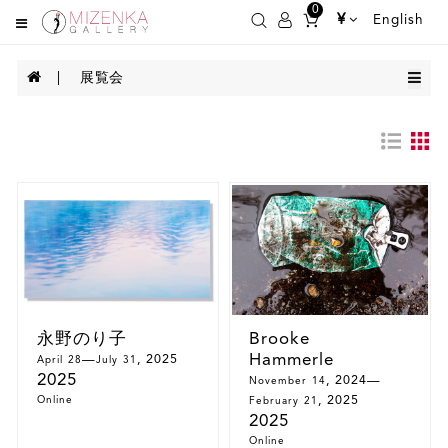
0
¥
English
展覧会
永野のり子
Brooke
Hammerle
—
, 2025
April 28
July 31
2025
, 2024
—
November 14
Online
, 2025
February 21
2025
Online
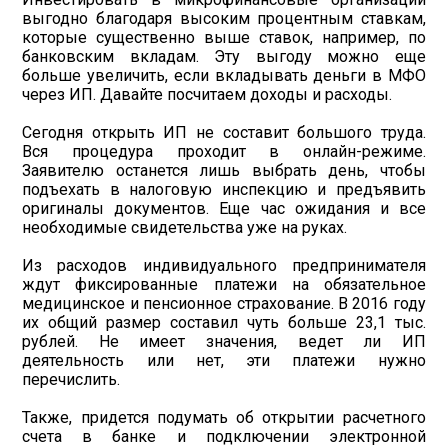
выгодно благодаря высоким процентным ставкам,
которые существенно выше ставок, например, по
банковским вкладам. Эту выгоду можно еще
больше увеличить, если вкладывать деньги в МФО
через ИП. Давайте посчитаем доходы и расходы.
Сегодня открыть ИП не составит большого труда.
Вся процедура проходит в онлайн-режиме.
Заявителю останется лишь выбрать день, чтобы
подъехать в налоговую инспекцию и предъявить
оригиналы документов. Еще час ожидания и все
необходимые свидетельства уже на руках.
Из расходов индивидуального предпринимателя
ждут фиксированные платежи на обязательное
медицинское и пенсионное страхование. В 2016 году
их общий размер составил чуть больше 23,1 тыс.
рублей. Не имеет значения, ведет ли ИП
деятельность или нет, эти платежи нужно
перечислить.
Также, придется подумать об открытии расчетного
счета в банке и подключении электронной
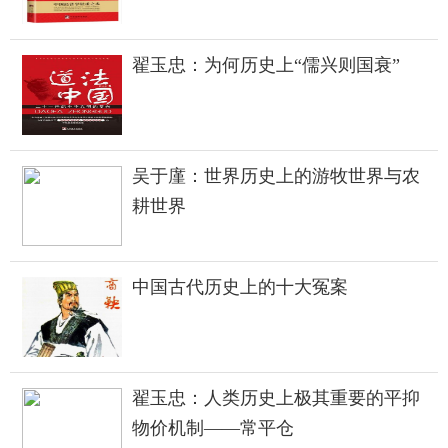
翟玉忠：为何历史上“儒兴则国衰”
吴于廑：世界历史上的游牧世界与农
耕世界
中国古代历史上的十大冤案
翟玉忠：人类历史上极其重要的平抑
物价机制——常平仓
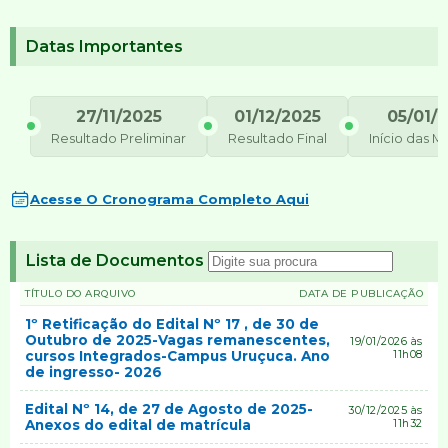
Datas Importantes
27/11/2025
01/12/2025
05/01/
Resultado Preliminar
Resultado Final
Início das M
Acesse O Cronograma Completo Aqui
Lista de Documentos
TÍTULO DO ARQUIVO
DATA DE PUBLICAÇÃO
1º Retificação do Edital Nº 17 , de 30 de
Outubro de 2025-Vagas remanescentes,
19/01/2026 às
cursos Integrados-Campus Uruçuca. Ano
11h08
de ingresso- 2026
Edital Nº 14, de 27 de Agosto de 2025-
30/12/2025 às
Anexos do edital de matrícula
11h32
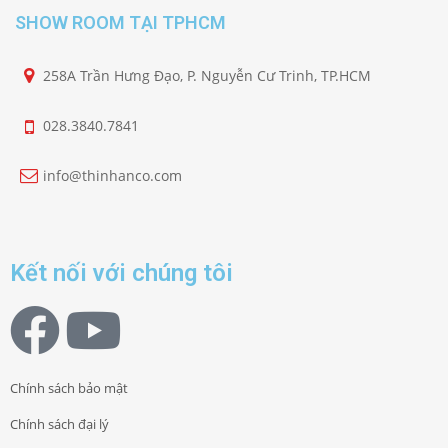
SHOW ROOM TẠI TPHCM
258A Trần Hưng Đạo, P. Nguyễn Cư Trinh, TP.HCM
028.3840.7841
info@thinhanco.com
Kết nối với chúng tôi
Chính sách bảo mật
Chính sách đại lý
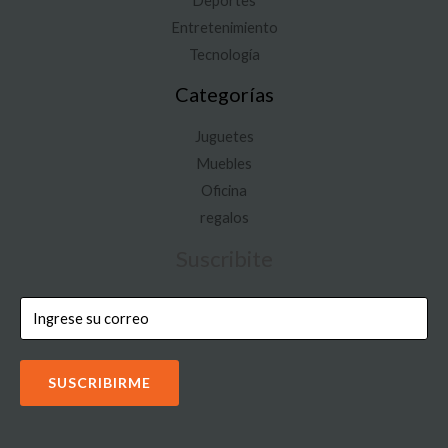
Deportes
Entretenimiento
Tecnología
Categorías
Juguetes
Muebles
Oficina
regalos
Suscribite
SUSCRIBIRME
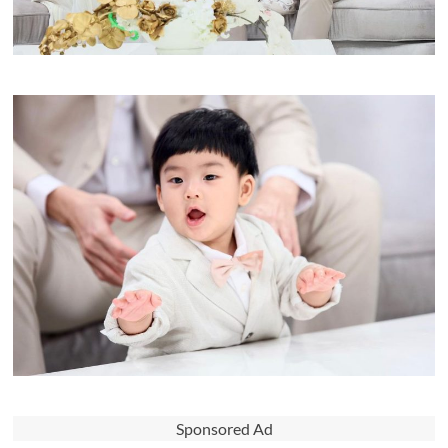
Sponsored Ad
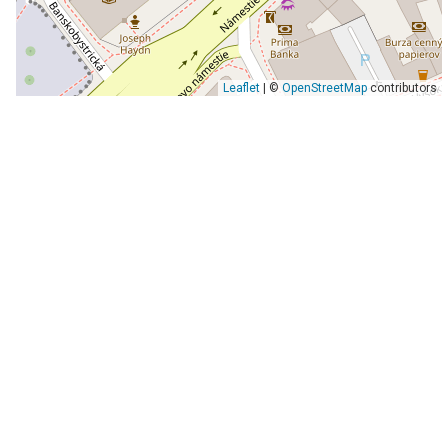
Leaflet
| ©
OpenStreetMap
contributors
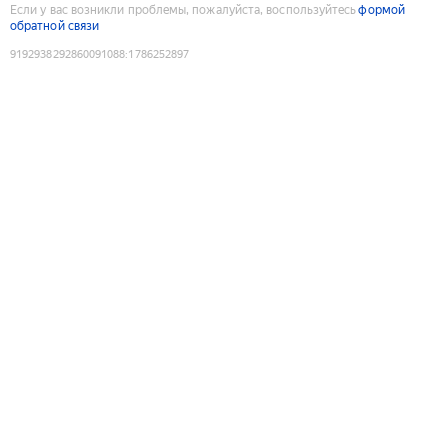
Если у вас возникли проблемы, пожалуйста, воспользуйтесь
формой
обратной связи
9192938292860091088
:
1786252897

******

* [Task statement]
Reproduce the lines from the one containing "Sponsored Ad" through the last line, inclusive, replacing "contributors" with "editors" and changing nothing else. Omit the pictures from the answer.

* [Finished exercise]
Sponsored Ad
Leaflet
| ©
OpenStreetMap
editors
Если у вас возникли проблемы, пожалуйста, воспользуйтесь
формой
обратной связи
9192938292860091088
:
1786252897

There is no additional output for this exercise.